The only real issue I have with it, is who gets to PID and authorise his attacks? There is a reason we have.people in government, who are given the cyber-war tasks. Although oversight by our government can be a pain in the ass and many cases hinders successful and appropriate actions, I do believe it is necessary.

Again although I personally have.no problem with this guy fucking up some jihadist wannabes day, or limiting a leaks exposure. I also think laws should be followed, regardless if the law may be viewed in some circles as unreasonable. Is it reasonable to want to attack jihad recruiting websites? Sure, I think it is. However, as posted above, be prepared to take the punishment of breaking the law.


----------



## Marauder06 (Sep 11, 2013)

I'm not taking a position either way on the legality of what he's doing.  But if his actions are having a net negative impact on our nations' enemies, then I wish him well.


----------



## ShadowSpear (Sep 11, 2013)

Marauder06 said:


> I'm not taking a position either way on the legality of what he's doing.  But if his actions are having a net negative impact on our nations' enemies, then I wish him well.



Agreed.

...not to mention, why deal with all the red tape that all the "authorized" personnel go through when you don't necessarily have to. 

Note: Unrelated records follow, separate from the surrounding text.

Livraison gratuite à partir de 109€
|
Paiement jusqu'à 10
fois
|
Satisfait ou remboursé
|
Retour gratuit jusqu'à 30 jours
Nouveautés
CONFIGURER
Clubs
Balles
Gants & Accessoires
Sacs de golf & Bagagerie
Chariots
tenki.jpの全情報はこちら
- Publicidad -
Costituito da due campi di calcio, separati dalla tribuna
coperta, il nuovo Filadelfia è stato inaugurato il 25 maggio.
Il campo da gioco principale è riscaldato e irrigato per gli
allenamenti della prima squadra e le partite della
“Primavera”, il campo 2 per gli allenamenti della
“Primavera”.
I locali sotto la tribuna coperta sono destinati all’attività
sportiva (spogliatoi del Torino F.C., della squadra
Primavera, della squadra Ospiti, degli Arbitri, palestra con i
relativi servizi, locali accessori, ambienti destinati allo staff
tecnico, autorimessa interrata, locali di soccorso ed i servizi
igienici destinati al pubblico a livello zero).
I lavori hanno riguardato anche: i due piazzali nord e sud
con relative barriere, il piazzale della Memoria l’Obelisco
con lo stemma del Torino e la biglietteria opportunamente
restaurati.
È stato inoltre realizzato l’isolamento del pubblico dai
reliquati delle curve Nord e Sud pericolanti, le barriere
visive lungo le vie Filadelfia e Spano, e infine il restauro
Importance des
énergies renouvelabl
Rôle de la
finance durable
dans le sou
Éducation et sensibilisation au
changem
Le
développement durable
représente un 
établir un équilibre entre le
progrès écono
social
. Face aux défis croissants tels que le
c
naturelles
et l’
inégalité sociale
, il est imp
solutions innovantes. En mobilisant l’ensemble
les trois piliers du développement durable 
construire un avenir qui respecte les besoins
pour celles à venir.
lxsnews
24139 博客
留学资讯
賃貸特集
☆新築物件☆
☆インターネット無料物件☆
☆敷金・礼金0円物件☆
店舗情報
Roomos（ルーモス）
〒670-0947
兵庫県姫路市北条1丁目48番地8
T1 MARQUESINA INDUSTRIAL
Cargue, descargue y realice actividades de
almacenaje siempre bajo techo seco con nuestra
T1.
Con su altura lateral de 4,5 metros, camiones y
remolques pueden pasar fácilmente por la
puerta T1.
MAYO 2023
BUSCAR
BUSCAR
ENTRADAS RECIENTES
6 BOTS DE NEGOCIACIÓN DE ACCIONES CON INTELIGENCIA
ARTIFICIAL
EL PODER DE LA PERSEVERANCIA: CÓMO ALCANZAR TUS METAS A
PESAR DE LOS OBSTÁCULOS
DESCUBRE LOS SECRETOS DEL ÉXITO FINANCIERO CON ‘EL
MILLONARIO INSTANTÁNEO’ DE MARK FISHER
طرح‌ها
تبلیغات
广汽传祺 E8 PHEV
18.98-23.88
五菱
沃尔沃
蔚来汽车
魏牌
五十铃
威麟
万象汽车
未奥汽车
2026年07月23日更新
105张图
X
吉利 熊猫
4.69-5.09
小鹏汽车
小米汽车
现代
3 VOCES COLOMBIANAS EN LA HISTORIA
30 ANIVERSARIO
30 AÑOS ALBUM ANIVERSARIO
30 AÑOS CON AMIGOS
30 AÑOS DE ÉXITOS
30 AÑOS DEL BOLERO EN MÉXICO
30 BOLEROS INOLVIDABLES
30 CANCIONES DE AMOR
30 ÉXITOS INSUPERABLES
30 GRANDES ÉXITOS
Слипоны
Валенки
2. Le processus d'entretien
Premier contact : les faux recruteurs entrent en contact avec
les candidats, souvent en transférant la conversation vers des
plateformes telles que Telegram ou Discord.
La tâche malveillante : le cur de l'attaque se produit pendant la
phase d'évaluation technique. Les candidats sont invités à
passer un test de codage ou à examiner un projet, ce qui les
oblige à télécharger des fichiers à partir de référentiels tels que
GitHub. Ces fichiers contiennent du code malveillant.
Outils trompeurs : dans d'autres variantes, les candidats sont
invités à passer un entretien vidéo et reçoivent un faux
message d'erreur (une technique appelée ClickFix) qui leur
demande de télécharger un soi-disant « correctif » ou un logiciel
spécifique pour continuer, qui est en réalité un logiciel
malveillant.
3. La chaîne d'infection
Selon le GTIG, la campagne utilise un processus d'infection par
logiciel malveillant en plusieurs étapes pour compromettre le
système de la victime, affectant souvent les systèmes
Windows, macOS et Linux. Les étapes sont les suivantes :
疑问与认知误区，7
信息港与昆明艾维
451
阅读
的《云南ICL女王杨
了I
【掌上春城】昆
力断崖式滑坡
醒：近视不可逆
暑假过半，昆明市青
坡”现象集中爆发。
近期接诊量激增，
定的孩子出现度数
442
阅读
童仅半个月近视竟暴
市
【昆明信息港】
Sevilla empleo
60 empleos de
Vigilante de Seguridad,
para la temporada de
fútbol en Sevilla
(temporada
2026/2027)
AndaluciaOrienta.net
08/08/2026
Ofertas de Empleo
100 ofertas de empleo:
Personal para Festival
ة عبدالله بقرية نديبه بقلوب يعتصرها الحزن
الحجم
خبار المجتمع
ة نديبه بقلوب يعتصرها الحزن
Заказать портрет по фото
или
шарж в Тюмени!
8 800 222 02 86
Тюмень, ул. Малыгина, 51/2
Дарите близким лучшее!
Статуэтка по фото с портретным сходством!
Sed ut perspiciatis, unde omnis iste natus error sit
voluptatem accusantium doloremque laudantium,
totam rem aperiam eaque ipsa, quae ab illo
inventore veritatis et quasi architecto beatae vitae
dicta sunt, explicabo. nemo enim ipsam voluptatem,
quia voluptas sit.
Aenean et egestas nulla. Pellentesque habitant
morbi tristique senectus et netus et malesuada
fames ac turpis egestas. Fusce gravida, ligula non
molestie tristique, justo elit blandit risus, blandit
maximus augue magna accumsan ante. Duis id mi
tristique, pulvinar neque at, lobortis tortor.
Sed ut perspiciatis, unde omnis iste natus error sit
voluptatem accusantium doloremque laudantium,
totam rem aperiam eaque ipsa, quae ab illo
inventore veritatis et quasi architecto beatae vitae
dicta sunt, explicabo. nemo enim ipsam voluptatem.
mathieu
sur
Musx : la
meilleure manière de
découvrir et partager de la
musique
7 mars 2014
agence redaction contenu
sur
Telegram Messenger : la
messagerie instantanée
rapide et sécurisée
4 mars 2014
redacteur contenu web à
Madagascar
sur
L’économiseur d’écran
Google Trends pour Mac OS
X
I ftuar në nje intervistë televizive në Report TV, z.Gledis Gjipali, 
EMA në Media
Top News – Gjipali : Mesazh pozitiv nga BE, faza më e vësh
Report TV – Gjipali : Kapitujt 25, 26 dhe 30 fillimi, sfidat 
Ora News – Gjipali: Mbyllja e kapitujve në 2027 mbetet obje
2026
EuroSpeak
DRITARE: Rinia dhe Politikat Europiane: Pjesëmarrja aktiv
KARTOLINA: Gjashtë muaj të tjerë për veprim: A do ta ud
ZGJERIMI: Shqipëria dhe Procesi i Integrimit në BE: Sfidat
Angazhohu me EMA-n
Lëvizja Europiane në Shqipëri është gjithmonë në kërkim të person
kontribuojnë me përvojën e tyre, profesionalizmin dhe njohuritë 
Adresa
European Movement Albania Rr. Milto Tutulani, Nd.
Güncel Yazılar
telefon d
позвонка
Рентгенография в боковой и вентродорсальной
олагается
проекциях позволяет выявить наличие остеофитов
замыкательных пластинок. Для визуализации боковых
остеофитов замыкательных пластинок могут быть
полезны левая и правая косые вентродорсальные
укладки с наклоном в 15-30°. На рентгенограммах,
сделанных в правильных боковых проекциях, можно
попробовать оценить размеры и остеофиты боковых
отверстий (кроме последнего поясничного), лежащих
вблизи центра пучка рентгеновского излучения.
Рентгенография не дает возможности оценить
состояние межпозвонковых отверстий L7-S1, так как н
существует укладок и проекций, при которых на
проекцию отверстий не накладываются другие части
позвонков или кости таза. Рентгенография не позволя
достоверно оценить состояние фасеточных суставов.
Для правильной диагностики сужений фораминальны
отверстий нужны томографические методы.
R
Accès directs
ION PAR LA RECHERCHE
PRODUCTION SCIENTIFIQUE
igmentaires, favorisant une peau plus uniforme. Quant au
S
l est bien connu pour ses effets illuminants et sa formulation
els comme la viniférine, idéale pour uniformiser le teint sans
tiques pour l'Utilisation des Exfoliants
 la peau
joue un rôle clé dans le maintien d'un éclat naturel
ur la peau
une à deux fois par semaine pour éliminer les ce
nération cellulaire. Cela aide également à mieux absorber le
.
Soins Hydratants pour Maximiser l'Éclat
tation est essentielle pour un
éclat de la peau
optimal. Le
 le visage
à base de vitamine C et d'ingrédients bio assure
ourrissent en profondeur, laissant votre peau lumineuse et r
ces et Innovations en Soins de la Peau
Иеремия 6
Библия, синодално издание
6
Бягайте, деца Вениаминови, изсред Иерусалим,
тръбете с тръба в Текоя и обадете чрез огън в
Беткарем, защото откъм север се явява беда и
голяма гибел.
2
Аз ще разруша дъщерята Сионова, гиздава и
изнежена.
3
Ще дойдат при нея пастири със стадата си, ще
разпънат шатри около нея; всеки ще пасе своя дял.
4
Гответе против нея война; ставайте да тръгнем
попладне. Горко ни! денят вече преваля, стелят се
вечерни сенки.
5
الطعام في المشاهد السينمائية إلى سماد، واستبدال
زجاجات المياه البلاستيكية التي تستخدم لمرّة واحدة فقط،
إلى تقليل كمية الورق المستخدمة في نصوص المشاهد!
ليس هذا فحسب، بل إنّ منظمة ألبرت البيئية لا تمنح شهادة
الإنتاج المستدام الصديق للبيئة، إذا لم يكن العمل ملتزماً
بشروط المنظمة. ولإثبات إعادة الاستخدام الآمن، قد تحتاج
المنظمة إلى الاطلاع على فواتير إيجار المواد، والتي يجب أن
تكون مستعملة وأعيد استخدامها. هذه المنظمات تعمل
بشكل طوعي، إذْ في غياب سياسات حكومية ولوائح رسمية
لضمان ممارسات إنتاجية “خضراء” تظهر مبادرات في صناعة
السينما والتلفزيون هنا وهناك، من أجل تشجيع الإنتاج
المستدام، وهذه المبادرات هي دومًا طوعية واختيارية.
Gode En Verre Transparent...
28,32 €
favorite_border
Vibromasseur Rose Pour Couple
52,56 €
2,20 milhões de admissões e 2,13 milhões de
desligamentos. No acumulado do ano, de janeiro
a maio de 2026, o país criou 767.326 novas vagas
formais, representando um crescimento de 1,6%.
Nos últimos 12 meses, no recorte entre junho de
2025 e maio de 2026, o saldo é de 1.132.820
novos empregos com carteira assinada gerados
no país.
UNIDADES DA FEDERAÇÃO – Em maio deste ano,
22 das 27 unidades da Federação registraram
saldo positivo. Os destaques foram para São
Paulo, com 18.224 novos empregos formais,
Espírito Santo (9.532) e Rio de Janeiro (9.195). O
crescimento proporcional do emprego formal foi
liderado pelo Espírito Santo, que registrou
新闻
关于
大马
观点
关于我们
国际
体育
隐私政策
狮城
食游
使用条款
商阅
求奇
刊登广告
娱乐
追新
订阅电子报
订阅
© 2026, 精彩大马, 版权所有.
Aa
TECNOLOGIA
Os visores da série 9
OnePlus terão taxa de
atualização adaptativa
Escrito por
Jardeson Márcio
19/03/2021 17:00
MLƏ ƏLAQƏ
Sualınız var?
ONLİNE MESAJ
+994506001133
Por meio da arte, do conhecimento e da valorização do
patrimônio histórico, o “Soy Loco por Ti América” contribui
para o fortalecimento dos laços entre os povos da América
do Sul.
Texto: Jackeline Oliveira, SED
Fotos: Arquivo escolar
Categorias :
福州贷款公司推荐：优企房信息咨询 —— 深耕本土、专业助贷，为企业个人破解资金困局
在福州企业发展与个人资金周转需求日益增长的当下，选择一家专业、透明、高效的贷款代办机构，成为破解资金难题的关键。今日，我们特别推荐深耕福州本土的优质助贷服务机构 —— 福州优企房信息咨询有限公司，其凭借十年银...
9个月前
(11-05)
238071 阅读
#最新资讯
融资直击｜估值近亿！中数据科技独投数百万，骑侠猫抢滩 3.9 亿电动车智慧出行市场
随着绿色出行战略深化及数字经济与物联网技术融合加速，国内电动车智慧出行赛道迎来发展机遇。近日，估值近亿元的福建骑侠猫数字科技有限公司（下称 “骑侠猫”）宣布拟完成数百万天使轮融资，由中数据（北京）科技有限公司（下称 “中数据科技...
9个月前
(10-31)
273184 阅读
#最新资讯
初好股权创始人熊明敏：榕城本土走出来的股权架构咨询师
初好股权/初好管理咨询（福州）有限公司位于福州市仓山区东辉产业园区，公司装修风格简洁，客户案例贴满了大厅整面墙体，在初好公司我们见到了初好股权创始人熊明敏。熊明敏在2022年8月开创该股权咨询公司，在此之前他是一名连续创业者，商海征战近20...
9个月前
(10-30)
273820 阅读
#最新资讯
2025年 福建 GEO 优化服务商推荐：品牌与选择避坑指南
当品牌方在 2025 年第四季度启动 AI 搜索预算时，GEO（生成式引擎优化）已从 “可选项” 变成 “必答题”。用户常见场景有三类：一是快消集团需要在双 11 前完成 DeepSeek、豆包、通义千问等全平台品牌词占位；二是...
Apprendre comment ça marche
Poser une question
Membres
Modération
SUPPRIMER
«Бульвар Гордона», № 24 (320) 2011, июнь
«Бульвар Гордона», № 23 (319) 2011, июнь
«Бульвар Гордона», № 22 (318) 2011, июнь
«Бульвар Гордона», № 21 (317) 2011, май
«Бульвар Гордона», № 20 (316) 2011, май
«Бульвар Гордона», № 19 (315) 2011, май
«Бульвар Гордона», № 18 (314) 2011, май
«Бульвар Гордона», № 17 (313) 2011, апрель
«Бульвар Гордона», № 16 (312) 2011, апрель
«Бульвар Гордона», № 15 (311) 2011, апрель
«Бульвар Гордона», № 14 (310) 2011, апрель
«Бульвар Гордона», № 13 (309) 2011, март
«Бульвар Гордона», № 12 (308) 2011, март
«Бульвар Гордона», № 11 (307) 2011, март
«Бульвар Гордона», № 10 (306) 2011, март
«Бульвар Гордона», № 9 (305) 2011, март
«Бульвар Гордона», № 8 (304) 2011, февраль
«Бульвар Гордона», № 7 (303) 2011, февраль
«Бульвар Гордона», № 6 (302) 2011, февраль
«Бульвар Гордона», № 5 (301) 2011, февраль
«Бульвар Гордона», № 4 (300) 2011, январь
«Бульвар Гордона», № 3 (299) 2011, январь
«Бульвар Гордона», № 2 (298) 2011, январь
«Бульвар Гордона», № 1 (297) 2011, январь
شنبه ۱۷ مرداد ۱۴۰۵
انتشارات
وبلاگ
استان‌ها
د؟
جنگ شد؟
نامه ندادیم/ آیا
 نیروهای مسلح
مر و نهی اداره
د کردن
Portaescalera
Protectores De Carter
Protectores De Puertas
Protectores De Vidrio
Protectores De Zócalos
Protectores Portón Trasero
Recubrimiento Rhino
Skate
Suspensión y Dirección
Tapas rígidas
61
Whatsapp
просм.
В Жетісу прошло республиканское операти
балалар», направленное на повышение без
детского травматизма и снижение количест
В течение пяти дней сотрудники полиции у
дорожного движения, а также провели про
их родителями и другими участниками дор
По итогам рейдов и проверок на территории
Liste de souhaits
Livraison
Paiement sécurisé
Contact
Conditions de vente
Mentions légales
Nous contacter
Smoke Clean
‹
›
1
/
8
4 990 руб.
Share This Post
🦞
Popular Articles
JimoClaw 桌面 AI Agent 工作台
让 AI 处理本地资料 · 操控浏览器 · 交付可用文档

A sad and discouraged (or dead) Islamic extremist = a happy ShadowSpear .


----------



## AWP (Sep 11, 2013)

My grandfather was a young teen at the end of Prohibition. One day he was out hunting (kids, hunting used to be something you did so your family could eat, not so you could put a formerly living hat rack on your wall) and walked upon a still. Good old boys never left their work unmanned while a batch was cooking, so grandpa knew he was being watched. He said he glanced around the little camp and found the pile of firewood. He walked over, put a log on the fire, and kept walking as if nothing ever happened.

I first heard that story when I was about 10 and have never forgotten the lesson.


----------



## CQB (Sep 12, 2013)

I've followed him on twitter for some time and it's ALWAYS interesting.


----------



## Isiah6:8 (Sep 12, 2013)

I don't know the legality of any of it but I enjoy the end results so far.  

There is something to be said and learned from the body of work he has done and way in which he has gone about doing it.  

In certain jobs and certain fields I would think having narcissistic qualities could be a potential benefit, especially those which the end result requires wading through some gray areas.  

Those who have worked with him in the past have appeared to keep their mouths shut on who he is, which speaks to the quality and character of himself and the people he has worked with.


----------